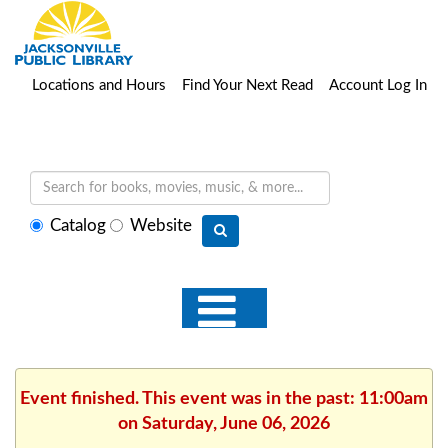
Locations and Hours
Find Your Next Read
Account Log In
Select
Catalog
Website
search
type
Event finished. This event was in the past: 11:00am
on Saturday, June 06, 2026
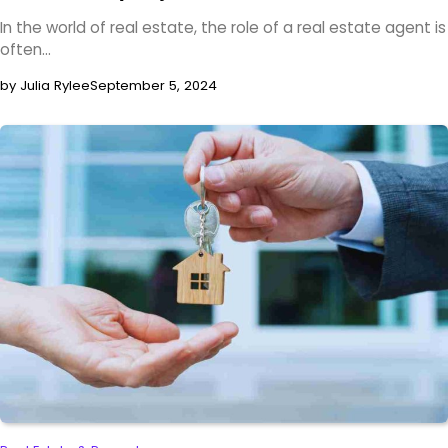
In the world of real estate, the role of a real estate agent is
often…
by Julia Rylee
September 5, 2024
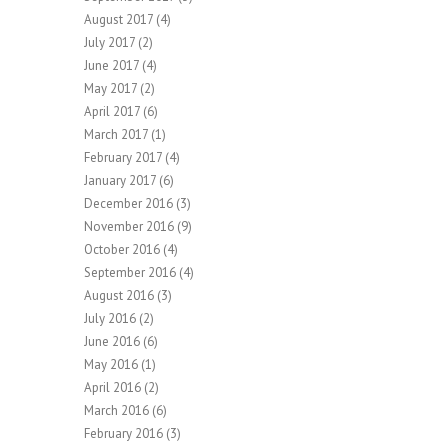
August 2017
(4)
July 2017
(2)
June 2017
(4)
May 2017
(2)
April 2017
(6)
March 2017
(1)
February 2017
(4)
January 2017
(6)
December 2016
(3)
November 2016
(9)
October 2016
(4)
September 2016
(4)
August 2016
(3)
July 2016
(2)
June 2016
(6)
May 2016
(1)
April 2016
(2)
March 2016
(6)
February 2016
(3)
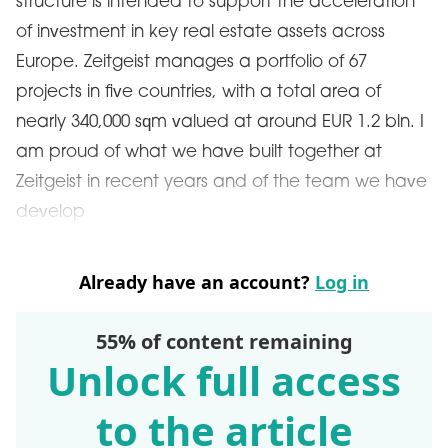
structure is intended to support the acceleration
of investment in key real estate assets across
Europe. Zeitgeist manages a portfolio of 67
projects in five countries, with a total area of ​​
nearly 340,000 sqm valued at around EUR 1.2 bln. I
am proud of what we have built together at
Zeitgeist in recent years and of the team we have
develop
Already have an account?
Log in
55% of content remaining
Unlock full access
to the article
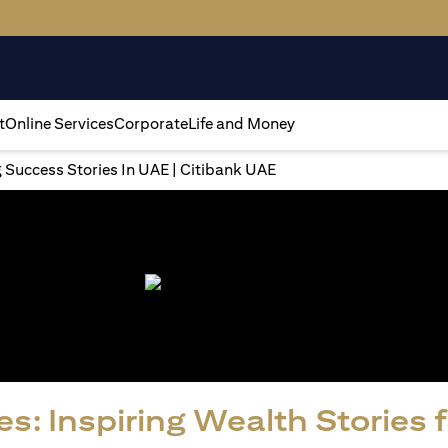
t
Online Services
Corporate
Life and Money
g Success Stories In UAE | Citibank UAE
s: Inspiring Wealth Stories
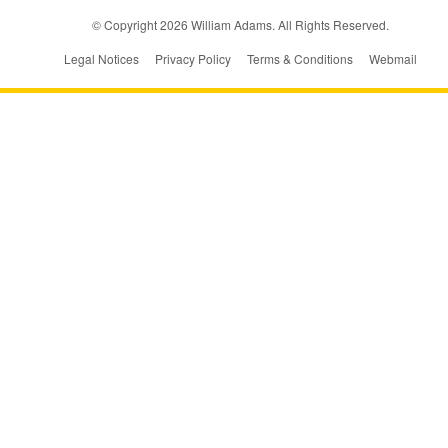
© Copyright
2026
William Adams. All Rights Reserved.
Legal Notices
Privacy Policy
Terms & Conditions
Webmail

# # # # #

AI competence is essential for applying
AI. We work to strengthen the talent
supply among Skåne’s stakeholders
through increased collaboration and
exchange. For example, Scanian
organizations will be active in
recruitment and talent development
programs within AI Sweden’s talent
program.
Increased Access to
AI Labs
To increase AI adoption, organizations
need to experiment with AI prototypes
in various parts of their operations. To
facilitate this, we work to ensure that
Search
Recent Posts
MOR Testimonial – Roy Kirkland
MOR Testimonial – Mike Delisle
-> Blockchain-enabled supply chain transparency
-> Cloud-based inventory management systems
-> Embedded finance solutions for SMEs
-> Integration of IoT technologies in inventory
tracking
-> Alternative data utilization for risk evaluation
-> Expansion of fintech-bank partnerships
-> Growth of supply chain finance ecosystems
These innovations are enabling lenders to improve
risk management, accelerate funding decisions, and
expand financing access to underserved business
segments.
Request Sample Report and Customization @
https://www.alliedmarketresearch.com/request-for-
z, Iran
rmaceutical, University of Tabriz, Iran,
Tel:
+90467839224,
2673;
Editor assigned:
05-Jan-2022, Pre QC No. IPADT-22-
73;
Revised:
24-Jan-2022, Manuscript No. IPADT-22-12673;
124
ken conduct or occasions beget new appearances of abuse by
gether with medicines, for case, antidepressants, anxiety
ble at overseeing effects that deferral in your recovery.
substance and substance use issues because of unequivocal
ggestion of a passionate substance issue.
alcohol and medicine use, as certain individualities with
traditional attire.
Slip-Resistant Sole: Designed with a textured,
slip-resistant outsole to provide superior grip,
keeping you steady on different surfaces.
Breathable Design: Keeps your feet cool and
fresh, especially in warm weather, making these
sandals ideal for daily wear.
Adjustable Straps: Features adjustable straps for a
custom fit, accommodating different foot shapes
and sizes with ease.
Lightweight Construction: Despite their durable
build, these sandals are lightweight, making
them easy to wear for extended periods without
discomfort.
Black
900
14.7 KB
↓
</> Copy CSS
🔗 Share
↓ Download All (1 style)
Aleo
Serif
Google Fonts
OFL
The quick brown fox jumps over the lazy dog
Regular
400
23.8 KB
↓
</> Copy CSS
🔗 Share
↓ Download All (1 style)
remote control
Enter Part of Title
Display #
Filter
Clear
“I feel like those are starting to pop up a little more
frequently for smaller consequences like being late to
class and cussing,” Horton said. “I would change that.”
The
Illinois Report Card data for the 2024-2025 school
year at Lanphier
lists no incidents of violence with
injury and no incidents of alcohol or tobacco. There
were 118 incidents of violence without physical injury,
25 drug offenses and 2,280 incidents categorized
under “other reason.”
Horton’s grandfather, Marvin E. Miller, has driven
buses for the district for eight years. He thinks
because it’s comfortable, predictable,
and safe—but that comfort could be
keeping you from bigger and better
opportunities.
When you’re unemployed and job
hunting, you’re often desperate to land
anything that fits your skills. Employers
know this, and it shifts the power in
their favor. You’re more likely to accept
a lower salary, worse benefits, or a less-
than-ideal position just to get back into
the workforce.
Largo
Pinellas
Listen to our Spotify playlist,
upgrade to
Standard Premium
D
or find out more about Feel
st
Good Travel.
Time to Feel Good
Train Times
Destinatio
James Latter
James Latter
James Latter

# # # # #

■ What to produce
Using the material above, state how many lines include the string "data". Answer with a single number.

■ Solution for this task
2